Today, the mayor seems more surefooted when talking about his Catholic faith—in part no doubt because his public-policy focus has shifted from same-sex marriage to poverty. For someone raised on the writings of Day and now leading a city that counts at least 3,000 homeless people among its population, the connection between faith and civic responsibility is easy to make. Still, the mayor’s faith does conflict with his approaches to the issue. As a politician who must compromise to lead, Murray is not able to fully live by Day’s model; by invoking her, as he has on numerous occasions, he is setting a bar he can’t possibly meet. An editorial published by this paper in August criticizing his administration’s plan to clear a homeless encampment in West Seattle (“Stop Evicting the Homeless,” Aug. 3) posed the question “Why is Murray—an avowed social-justice Catholic given to quoting Dorothy Day—chasing homeless people out of their tents and shacks?”

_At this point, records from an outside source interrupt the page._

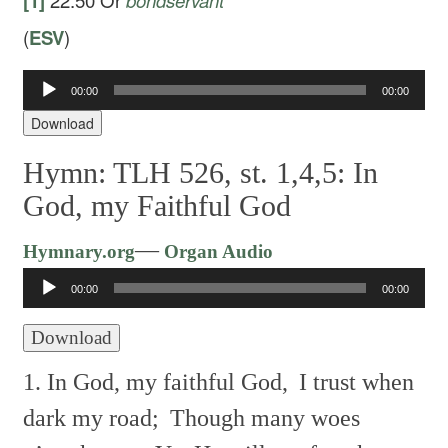
[1]
22:50
Or
bondservant
(
ESV
)
Audio
00:00
00:00
Player
Download
Hymn: TLH 526, st. 1,4,5: In
God, my Faithful God
Audio
—
Hymnary.org
Organ Audio
Player
00:00
00:00
Download
1. In God, my faithful God,
I trust when
dark my road;
Though many woes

Murray defends his record on homelessness, noting that he’s drastically increased funding for homeless services. (During his State of the City speech, he announced an effort to pass a $55 million levy dedicated to funding for the homeless.) However, he recognizes the limitations he faces. “On some days, I’ll read things like Matthew, Chapter 25: Did you feed me when I was hungry? Did you clothe me? Did you welcome me when I was a stranger? That’s exactly who the homeless are. But how do I live that out in a city that’s also seen a rise in garbage and destruction and criminal activity?
“When it comes to the issue of homelessness, part of me wants to go and just move into an encampment … you know, as Francis of Assisi or Mother Teresa or Dorothy Day. Live with those that are being rejected. The other part of me, as mayor of a city, I see people in encampments who are not the desperate—most of them are desperate—but we have some pretty bad players out there too. There’s a tension there between my needing to find a way to assist those who are most in need and my need to also enforce the law on those who are causing a significant amount of disorder.”
Like many liberal Catholics, Murray, after years of living in sharp disagreement with Church leadership, has found inspiration in the form of Pope Francis. Elected after Pope Benedict XVI stepped down in 2013, he has proven a breath of fresh air for Catholics who long to see the Church return to its mid-20th century social-justice mission and away from its laser focus on sex. Mark Shriver, John F. Kennedy’s nephew, wrote in his recent biography Pilgrimage: My Search for the Real Pope Francis, that at the time of Francis’ election he had become “uncertain whether the Church remained a force for good in the world.” While at first finding Francis’ message too good to be true, he was quickly inspired. “Francis was single-handedly answering my needs and wants, and I started to make his thoughts and reflections a part of my daily prayers and reflections. I started to emerge from my Catholic funk,” Shriver wrote.
Murray says he was skeptical of Francis at first as well. But he was soon convinced that Francis was true to his hype—a fact underscored in 2015 when Francis released his encyclical on climate change as a social-justice issue. Shortly after publishing the teaching, Pope Francis invited 40 mayors from across the world to the Vatican to discuss ways to fight climate change. Among them was Murray, the man who had considered the priesthood, left the Church in a rage, and more recently been made to feel like such a pariah that he feared being denied Communion.
Murray says he was unsure at first whether the Vatican had made a mistake. “When they sent the invitation, we had folks call the Vatican and say, ‘Are you sure you understand who I am, and that you’re inviting me?’ ” Murray says. “They said, yes, they wanted me to come.”